At one point, local authorities began implementing a quarantine and reached out to Strieker, who they believed had been exposed to Ebola.
“They wanted to take him to the hospital’s Ebola ward,” Flournoy said.
Armed with a satellite phone, Strieker frantically called the international office.
“He[said]’We have to do something to prevent this because I’m almost certainly going to die if I’m quarantined in this hospital,'” Flournoy said.
After a “insane mess” that included many phone calls and intervention by United Nations officials, Strieker was allowed to leave the country instead.
“Gary remained steadfast, determined to get to the facts of history while always finding the human story within the larger conflict,” Flournoy said. “He was a remarkable storyteller.”
Strieker has never lost his curiosity or energy to illuminate critical stories about people impacted by global health and environmental crises.
“It was never about getting your face on TV or getting a higher Nielsen rating,” said Dave Timko, who worked with Strieker on This American Land.
Strieker only cared about using its platforms to tell the stories of people around the world who were in need.
“Sometimes he would say, ‘If I don’t go to these places, no one will write these stories,'” said his widow, Christine Nkini Strieker.
He was a devoted father to the couple’s two children, Reid, 20, and Nandi, 16, telling them stories of his adventures over dinner and spending every moment he could with his family when he was not on duty.
Even when he fell ill, Christine said that Strieker was determined to get well so he could get back to work.
“He refused saying I’m too ill to do anything,” she said.
After Strieker’s death in July, friends and former colleagues flooded a shared Facebook page with memories — all telling Strieker’s incredible stories, his quiet bravery in the midst of impossibly dangerous reporting assignments, his wit and genuine dedication to the craft of journalism.

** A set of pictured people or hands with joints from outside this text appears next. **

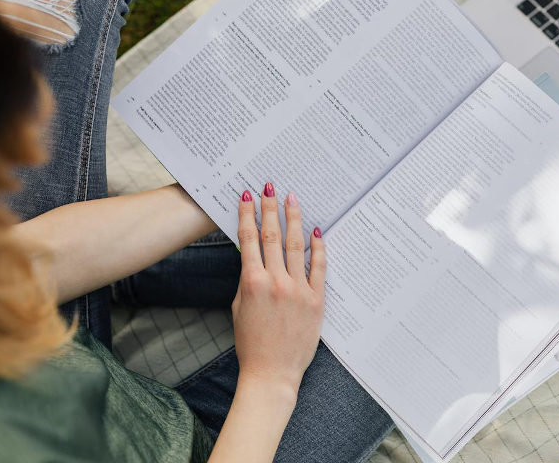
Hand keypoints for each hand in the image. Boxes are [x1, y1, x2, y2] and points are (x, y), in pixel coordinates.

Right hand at [232, 182, 325, 398]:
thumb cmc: (252, 343)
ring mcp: (298, 289)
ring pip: (296, 246)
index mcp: (252, 283)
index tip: (246, 196)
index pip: (249, 240)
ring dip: (293, 219)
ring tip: (291, 199)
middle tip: (268, 186)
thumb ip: (248, 280)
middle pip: (272, 236)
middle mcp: (276, 282)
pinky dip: (318, 247)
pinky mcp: (316, 299)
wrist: (272, 372)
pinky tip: (316, 230)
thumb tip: (255, 256)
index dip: (246, 215)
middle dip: (269, 208)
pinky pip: (319, 267)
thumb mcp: (240, 308)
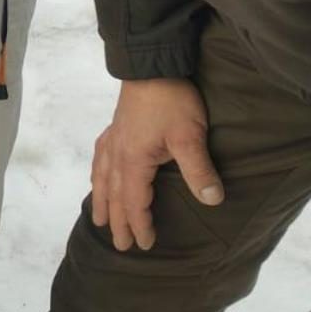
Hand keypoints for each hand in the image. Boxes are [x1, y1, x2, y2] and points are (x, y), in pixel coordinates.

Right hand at [90, 77, 222, 251]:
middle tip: (119, 245)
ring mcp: (113, 141)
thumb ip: (199, 170)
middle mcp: (116, 156)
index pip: (134, 202)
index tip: (145, 244)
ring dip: (102, 201)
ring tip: (99, 219)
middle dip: (118, 222)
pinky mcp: (115, 128)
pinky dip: (98, 174)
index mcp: (133, 162)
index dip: (140, 225)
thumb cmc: (172, 101)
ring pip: (102, 179)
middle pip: (113, 196)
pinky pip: (100, 159)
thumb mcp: (190, 136)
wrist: (151, 66)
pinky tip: (100, 174)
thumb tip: (212, 201)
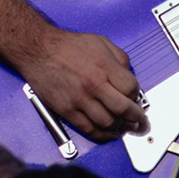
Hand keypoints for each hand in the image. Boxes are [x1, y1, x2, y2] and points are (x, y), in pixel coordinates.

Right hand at [18, 27, 146, 142]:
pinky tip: (108, 133)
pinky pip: (88, 129)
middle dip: (136, 117)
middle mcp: (93, 84)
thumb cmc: (68, 46)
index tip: (136, 97)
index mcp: (104, 66)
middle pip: (123, 109)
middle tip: (140, 121)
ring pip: (107, 123)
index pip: (131, 88)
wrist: (38, 50)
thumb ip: (119, 58)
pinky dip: (101, 135)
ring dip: (119, 127)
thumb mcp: (100, 42)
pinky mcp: (67, 110)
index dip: (137, 95)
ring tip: (124, 126)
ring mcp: (79, 99)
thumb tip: (129, 75)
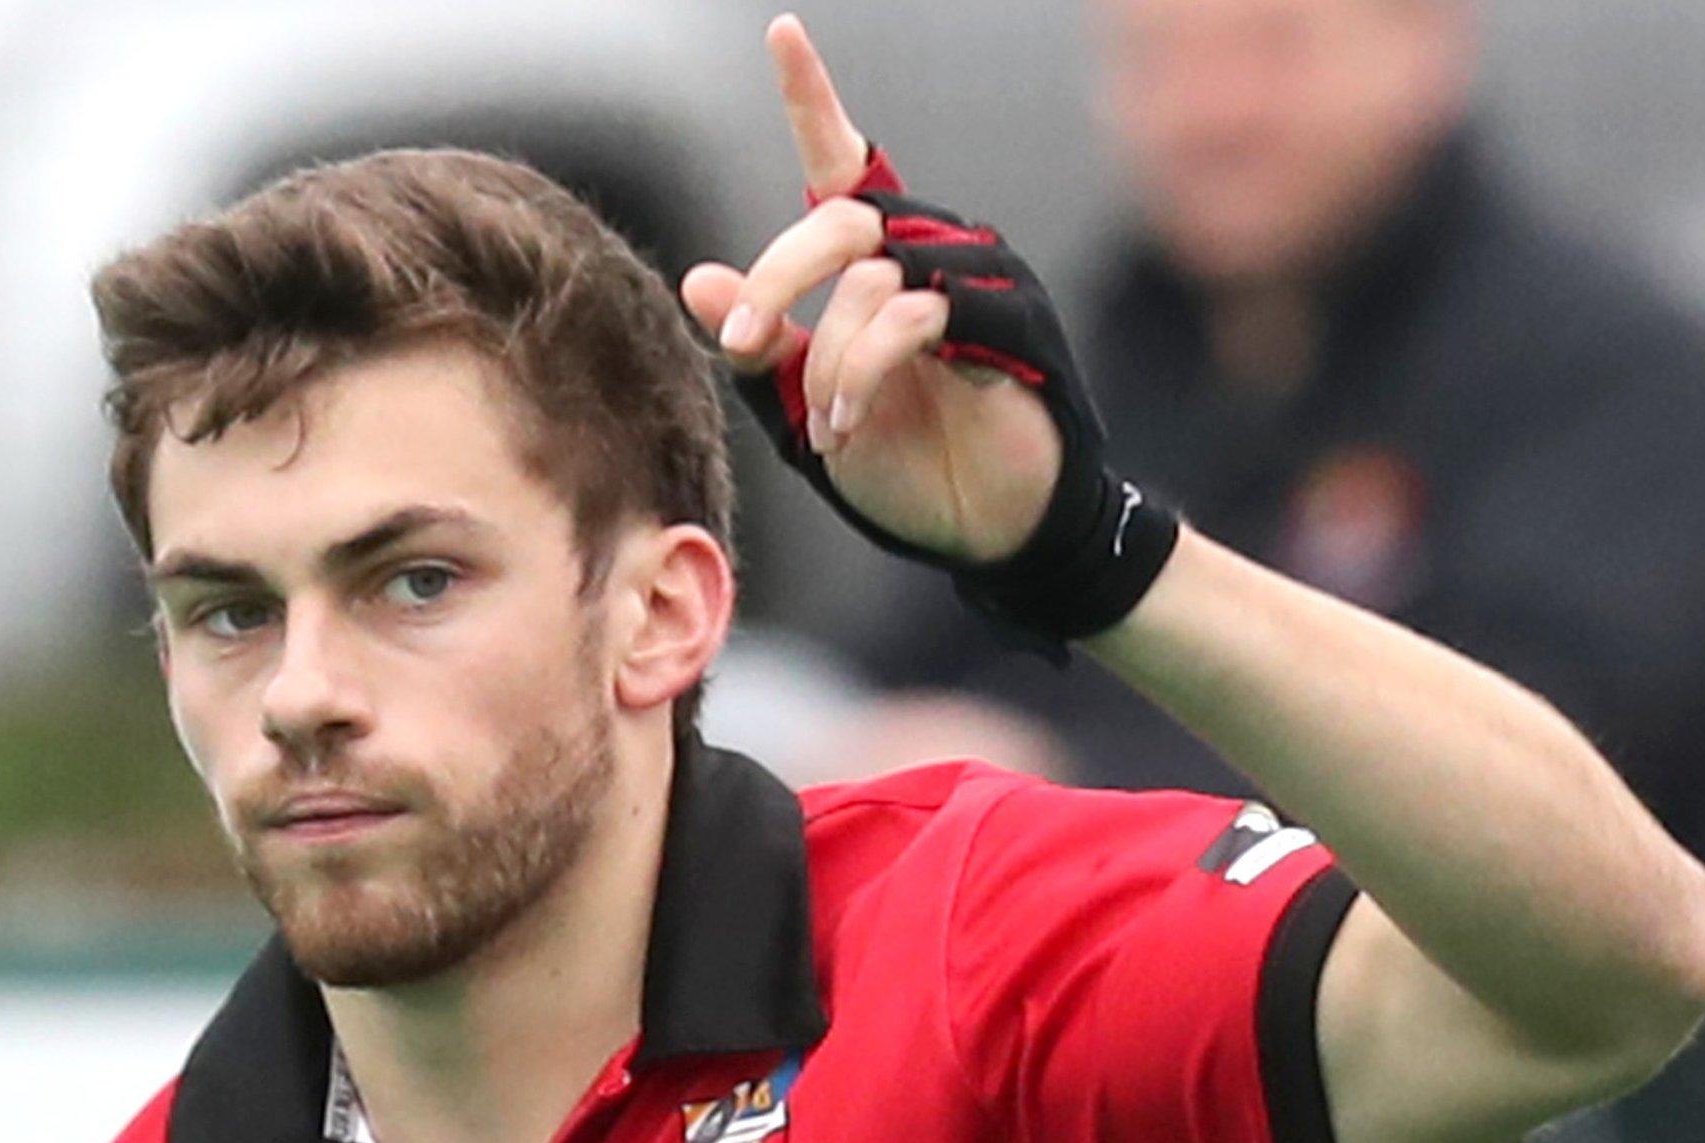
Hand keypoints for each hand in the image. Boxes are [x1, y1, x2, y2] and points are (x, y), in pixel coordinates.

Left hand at [680, 14, 1060, 562]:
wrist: (986, 532)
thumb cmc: (903, 463)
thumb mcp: (804, 408)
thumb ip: (762, 348)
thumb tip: (696, 280)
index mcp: (881, 261)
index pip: (843, 164)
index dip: (813, 99)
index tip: (781, 32)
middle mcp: (933, 252)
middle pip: (841, 217)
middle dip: (779, 277)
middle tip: (745, 339)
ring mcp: (977, 286)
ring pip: (872, 279)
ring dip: (829, 360)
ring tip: (823, 429)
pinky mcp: (1008, 331)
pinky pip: (917, 318)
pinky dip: (865, 374)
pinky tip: (847, 428)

“His message to us was, ‘Life, with its ups and downs, is an adventure — and it’s important to stay curious and compassionate,'” said his daughter Rachel.
It is a comfort to the loved ones he leaves behind, including his five children and three surviving grandchildren who are picking up the pieces after his death.
“The more we don’t look at the sadness, but the more at the positive in the life he gave us – that’s what my children should carry on,” said Christine Strieker.